Trochlear nerve is fourth cranial nerve. It originates from lower part of the mid brain. Its nucleus is present in inferior colliculus of mid brain, when we see the section of mid brain at the level of inferior colliculus there is cerebral aqueduct, around this cerebral aqueduct there is Central Gray matter (periaqueductal gray matter).

So exact location of nucleus of fourth cranial nerve is anterolateral side of Central Gray matter (periaqueductal gray matter) at the level of inferior colliculus in lower part of mid brain.

There are group of nucleus that are present in one vertical line, they are basically Somatic motor fibers, also called General Somatic Efferent fibers and eventually innervate the skeletal muscle, its include nucleus of III, IV, VI, XII   cranial nerves from rostral to caudal end, III cranial nerve nucleus is present in superior colliculus and fourth cranial nerve in inferior colliculus. In pons there is VI cranial nerve nucleus and in medulla oblongata there is XII cranial nerve nucleus. These Somatic motor fibers are actually continuation of gray matter (Anterior Gray Horn) of spinal cord and when it enters in to brain stem it discontinuous but exist as a vertical Column called General Somatic efferent fibers.

Unique Features of Trochlear Nerve

  • fourth cranial nerve is only nerve which emerges from the back (dorsal part of mid brain), its fibers move backward and then forward

  • It has least number of fibers as compare to others.

  • It dissociates so right nucleus supply to the left superior oblique muscle and left nucleus supply to the right superior oblique muscle.

  • Longest intracranial course.

Course of fourth Cranial Nerve

Its fibers moves backward and dissociates then they emerges on superior medullary velum and comes out  and present on  contra lateral side of cerebral peduncle, moves around the mid brain and anteriorly passes below the posterior cerebral artery and above the superior cerebellar artery  and reaches lateral wall of cavernous sinus passing through lateral wall of cavernous sinus not passing through the cavity of cavernous sinus,( fourth cranial nerve passes through the cavity) as it moves forward it moves upward and enter in to the orbit through lateral part of Superior Orbital Fissure outside the tendenous ring and medial to frontal nerve and going to innervate Superior Oblique muscle,

In lateral wall of cavernous sinus there are fibers of III, IV, ophthalmic and maxillary division of trigeminal nerve.

Innervation of fourth Cranial Nerve

fourth cranial nerve innervates superior oblique muscle

There is a belly of superior oblique muscle from where tendon passes under the superior rectus and eventually attach to the sclera. Below the superior oblique muscle there are 2 more muscles

  1. Levator palpebrae superioris muscle

  2. Superior rectus

Function Superior Oblique Muscle

When this muscle will contract, back of the eye ball will move upward and front will rotate downward.  Basically it pushes the eye ball down and outside.

Trochlear Nerve Injury

 Causes of Injury:

  • Congenital (rare).

  • Thrombosis in cavernous sinus.

  • Aneurysm in internal carotid artery.

Due to trochlear nerve injury superior oblique muscle will become weak,

  1. Weakness of depression.

  2. Weakness of abduction.

  3. Failure of intorsion.

If nerve is damaged, downward vision of affected eye will be altered and will not look down especially in adducted position because depression of eye ball is due to superior oblique muscle.
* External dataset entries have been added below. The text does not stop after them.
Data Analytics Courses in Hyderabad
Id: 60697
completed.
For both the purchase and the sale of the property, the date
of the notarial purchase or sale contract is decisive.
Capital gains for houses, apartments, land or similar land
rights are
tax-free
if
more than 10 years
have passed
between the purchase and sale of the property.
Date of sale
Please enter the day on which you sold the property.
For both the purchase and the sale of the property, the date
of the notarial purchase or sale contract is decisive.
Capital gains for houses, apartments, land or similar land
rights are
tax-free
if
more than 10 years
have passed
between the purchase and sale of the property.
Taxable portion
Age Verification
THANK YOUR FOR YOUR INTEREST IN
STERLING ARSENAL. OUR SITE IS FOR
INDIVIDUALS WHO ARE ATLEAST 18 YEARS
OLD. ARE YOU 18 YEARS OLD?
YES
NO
Superior oblique muscle is major intorting muscle and inferior oblique is extorting muscle. IV nerve injury may cause extortion of eye, in this case binocular vision will be affected and patient will present with diplopia.

If you turn your head, both eyes will turn accordingly. One eye will be in extort position and other will be in intort position to keep their visual field axis parallel.
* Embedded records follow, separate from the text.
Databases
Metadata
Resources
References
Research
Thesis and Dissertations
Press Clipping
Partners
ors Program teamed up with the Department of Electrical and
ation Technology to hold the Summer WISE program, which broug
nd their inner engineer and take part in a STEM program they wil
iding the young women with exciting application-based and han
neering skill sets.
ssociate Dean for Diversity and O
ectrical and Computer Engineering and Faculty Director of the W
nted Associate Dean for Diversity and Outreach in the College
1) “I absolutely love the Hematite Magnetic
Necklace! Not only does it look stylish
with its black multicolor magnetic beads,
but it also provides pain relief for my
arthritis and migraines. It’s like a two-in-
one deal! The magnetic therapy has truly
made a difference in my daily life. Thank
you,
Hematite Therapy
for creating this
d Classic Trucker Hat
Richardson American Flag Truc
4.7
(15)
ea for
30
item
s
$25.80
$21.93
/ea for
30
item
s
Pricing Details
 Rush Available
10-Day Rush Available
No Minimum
If right sided trochlear nerve is impaired, patient may see tilt objects. Vertical diplopia may occur upon seeing downward. For correction of visual field patient will turn his head on left side that will bring right eye extort while left eye intort that will help patient to see proper downward.

When IV cranial nerve is damaged chin is also tucked in because they want to keep the eye above the horizontal axis to manage vertical diplopia.